◆ TASK STATEMENT
Present the listing from its first line through the line containing "تخضع الحملة للقوانين" as a Markdown table with the columns Row and Line, skipping blank lines.

◆ Dataset entries
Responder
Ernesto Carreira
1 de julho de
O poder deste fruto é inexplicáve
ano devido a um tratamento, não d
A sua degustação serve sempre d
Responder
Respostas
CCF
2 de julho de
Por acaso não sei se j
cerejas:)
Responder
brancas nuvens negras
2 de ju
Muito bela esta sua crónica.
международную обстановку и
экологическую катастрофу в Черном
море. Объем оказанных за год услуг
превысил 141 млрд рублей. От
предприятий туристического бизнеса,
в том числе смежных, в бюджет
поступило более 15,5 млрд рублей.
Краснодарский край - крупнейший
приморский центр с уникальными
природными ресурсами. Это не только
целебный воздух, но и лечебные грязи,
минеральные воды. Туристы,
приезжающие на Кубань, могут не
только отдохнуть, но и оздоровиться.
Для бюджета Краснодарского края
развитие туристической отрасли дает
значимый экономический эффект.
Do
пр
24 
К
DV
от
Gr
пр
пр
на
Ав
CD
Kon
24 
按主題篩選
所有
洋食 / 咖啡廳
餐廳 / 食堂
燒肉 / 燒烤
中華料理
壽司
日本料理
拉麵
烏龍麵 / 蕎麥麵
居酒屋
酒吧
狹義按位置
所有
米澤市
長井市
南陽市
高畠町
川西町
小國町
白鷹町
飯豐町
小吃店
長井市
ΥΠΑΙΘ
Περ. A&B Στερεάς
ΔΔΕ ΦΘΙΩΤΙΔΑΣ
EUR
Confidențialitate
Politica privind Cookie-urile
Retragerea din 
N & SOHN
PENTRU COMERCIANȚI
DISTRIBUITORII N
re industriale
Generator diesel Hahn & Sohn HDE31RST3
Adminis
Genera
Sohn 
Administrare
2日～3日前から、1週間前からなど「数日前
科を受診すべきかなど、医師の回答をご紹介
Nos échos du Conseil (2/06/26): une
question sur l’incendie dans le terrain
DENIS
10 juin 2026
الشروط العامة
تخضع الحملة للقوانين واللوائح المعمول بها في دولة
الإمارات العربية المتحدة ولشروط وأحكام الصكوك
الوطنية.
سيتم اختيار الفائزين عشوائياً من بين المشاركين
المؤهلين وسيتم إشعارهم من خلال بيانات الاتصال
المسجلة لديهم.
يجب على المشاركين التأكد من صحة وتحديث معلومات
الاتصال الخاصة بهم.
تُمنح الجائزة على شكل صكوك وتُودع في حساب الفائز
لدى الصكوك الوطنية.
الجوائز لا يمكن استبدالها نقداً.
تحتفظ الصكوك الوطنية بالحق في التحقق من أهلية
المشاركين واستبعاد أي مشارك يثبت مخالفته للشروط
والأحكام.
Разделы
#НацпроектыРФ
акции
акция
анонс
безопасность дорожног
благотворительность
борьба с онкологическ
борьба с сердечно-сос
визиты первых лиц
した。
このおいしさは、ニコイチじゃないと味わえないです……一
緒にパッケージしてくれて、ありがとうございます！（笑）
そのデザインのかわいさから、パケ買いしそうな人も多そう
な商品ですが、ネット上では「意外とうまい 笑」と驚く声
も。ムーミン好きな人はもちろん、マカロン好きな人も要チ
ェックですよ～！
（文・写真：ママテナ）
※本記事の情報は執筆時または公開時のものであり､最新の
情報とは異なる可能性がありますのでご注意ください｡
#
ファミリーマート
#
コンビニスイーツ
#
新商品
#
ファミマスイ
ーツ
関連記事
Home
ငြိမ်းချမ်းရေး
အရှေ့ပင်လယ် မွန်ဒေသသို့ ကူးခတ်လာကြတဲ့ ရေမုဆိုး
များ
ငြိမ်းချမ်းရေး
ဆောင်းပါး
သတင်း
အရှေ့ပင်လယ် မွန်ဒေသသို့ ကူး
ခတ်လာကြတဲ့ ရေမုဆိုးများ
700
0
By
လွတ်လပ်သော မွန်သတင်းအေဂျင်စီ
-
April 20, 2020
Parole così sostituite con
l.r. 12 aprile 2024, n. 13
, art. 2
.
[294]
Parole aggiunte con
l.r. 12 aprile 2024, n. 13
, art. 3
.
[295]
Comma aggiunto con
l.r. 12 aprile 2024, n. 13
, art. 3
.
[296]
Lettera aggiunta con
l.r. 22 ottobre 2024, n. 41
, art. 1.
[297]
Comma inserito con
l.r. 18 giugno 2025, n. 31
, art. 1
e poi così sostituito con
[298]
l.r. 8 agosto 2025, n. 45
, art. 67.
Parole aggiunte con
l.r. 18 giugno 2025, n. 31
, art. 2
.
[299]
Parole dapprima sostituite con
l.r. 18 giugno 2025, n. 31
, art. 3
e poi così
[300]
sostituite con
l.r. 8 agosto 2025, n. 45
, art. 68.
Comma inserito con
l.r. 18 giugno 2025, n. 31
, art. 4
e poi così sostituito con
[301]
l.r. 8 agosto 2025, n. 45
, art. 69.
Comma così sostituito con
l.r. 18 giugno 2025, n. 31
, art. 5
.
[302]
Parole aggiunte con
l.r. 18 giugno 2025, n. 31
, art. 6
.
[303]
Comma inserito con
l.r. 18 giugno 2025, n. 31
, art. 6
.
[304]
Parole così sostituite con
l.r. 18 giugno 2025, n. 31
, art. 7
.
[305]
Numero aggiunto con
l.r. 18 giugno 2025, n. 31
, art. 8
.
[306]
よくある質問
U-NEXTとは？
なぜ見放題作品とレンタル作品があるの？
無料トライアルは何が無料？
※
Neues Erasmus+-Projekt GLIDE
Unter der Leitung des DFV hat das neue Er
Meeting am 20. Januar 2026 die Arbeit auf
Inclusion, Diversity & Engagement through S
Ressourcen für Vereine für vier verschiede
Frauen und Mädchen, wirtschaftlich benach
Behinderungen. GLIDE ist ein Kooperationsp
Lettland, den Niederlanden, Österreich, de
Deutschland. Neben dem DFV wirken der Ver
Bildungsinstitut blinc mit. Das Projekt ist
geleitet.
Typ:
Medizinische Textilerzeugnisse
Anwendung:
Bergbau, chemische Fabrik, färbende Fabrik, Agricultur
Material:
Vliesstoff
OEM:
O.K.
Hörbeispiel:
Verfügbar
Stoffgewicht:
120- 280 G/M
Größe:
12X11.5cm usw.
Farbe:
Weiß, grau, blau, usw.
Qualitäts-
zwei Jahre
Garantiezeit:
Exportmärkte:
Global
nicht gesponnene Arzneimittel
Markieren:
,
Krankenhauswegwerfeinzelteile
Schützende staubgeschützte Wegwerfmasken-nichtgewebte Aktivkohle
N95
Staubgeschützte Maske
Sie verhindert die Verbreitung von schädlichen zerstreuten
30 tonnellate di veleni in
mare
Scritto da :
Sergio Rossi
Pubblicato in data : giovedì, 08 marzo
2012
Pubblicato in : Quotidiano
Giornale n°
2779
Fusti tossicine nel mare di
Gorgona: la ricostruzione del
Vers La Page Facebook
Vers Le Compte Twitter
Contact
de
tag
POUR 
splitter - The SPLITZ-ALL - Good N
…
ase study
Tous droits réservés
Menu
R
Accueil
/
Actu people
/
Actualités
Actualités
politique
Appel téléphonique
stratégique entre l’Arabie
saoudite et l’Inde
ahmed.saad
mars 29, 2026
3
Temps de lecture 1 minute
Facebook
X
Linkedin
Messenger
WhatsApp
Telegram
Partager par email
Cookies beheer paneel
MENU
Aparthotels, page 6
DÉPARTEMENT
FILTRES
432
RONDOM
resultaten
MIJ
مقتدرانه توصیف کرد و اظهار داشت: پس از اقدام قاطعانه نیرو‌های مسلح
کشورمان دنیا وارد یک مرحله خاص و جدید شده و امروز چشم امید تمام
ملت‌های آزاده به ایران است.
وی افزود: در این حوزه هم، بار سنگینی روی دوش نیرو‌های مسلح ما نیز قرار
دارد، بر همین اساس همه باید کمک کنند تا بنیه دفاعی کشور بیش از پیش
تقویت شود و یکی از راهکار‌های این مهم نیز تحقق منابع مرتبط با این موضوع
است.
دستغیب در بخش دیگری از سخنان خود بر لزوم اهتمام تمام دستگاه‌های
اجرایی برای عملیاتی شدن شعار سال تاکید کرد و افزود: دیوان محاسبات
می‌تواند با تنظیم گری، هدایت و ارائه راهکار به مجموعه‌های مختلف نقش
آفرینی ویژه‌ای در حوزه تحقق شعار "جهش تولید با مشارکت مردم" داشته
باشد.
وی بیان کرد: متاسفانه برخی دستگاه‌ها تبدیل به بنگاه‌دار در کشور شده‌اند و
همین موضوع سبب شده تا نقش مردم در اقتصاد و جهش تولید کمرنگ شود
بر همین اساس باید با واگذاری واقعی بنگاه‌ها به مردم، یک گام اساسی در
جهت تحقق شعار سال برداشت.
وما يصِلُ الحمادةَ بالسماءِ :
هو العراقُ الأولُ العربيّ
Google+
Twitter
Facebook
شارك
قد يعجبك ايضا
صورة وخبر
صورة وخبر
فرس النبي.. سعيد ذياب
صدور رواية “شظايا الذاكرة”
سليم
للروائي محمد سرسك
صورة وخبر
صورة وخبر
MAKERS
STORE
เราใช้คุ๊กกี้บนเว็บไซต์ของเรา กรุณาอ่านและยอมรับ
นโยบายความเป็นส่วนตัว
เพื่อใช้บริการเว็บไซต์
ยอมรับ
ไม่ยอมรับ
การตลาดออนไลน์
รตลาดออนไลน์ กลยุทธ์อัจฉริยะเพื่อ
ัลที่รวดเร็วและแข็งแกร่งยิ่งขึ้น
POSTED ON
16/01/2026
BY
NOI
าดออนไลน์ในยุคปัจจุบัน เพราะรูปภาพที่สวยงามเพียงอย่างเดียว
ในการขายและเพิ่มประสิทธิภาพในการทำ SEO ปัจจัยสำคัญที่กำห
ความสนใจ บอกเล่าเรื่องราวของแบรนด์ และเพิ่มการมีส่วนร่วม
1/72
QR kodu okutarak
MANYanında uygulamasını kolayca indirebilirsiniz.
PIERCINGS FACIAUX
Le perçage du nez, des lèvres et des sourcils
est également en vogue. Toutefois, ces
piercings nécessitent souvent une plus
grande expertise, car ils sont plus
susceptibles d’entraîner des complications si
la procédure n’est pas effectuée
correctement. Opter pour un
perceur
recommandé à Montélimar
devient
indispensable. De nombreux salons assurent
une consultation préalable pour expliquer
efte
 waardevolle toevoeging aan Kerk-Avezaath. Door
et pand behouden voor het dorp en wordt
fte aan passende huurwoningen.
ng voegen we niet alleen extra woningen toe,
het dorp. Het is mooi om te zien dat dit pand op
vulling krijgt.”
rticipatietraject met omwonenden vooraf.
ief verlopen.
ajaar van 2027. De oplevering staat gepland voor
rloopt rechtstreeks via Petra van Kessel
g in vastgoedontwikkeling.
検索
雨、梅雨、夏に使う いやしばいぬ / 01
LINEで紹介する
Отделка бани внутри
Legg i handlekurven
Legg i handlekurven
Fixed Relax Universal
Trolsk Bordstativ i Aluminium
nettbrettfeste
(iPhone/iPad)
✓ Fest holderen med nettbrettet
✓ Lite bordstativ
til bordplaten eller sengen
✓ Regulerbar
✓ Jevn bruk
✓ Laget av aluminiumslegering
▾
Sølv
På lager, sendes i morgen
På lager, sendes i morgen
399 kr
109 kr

◆ SOLVED EXERCISE
| Row | Line |
|---|---|
| 1 | Responder |
| 2 | Ernesto Carreira |
| 3 | 1 de julho de |
| 4 | O poder deste fruto é inexplicáve |
| 5 | ano devido a um tratamento, não d |
| 6 | A sua degustação serve sempre d |
| 7 | Responder |
| 8 | Respostas |
| 9 | CCF |
| 10 | 2 de julho de |
| 11 | Por acaso não sei se j |
| 12 | cerejas:) |
| 13 | Responder |
| 14 | brancas nuvens negras |
| 15 | 2 de ju |
| 16 | Muito bela esta sua crónica. |
| 17 | международную обстановку и |
| 18 | экологическую катастрофу в Черном |
| 19 | море. Объем оказанных за год услуг |
| 20 | превысил 141 млрд рублей. От |
| 21 | предприятий туристического бизнеса, |
| 22 | в том числе смежных, в бюджет |
| 23 | поступило более 15,5 млрд рублей. |
| 24 | Краснодарский край - крупнейший |
| 25 | приморский центр с уникальными |
| 26 | природными ресурсами. Это не только |
| 27 | целебный воздух, но и лечебные грязи, |
| 28 | минеральные воды. Туристы, |
| 29 | приезжающие на Кубань, могут не |
| 30 | только отдохнуть, но и оздоровиться. |
| 31 | Для бюджета Краснодарского края |
| 32 | развитие туристической отрасли дает |
| 33 | значимый экономический эффект. |
| 34 | Do |
| 35 | пр |
| 36 | 24  |
| 37 | К |
| 38 | DV |
| 39 | от |
| 40 | Gr |
| 41 | пр |
| 42 | пр |
| 43 | на |
| 44 | Ав |
| 45 | CD |
| 46 | Kon |
| 47 | 24  |
| 48 | 按主題篩選 |
| 49 | 所有 |
| 50 | 洋食 / 咖啡廳 |
| 51 | 餐廳 / 食堂 |
| 52 | 燒肉 / 燒烤 |
| 53 | 中華料理 |
| 54 | 壽司 |
| 55 | 日本料理 |
| 56 | 拉麵 |
| 57 | 烏龍麵 / 蕎麥麵 |
| 58 | 居酒屋 |
| 59 | 酒吧 |
| 60 | 狹義按位置 |
| 61 | 所有 |
| 62 | 米澤市 |
| 63 | 長井市 |
| 64 | 南陽市 |
| 65 | 高畠町 |
| 66 | 川西町 |
| 67 | 小國町 |
| 68 | 白鷹町 |
| 69 | 飯豐町 |
| 70 | 小吃店 |
| 71 | 長井市 |
| 72 | ΥΠΑΙΘ |
| 73 | Περ. A&B Στερεάς |
| 74 | ΔΔΕ ΦΘΙΩΤΙΔΑΣ |
| 75 | EUR |
| 76 | Confidențialitate |
| 77 | Politica privind Cookie-urile |
| 78 | Retragerea din  |
| 79 | N & SOHN |
| 80 | PENTRU COMERCIANȚI |
| 81 | DISTRIBUITORII N |
| 82 | re industriale |
| 83 | Generator diesel Hahn & Sohn HDE31RST3 |
| 84 | Adminis |
| 85 | Genera |
| 86 | Sohn  |
| 87 | Administrare |
| 88 | 2日～3日前から、1週間前からなど「数日前 |
| 89 | 科を受診すべきかなど、医師の回答をご紹介 |
| 90 | Nos échos du Conseil (2/06/26): une |
| 91 | question sur l’incendie dans le terrain |
| 92 | DENIS |
| 93 | 10 juin 2026 |
| 94 | الشروط العامة |
| 95 | تخضع الحملة للقوانين واللوائح المعمول بها في دولة |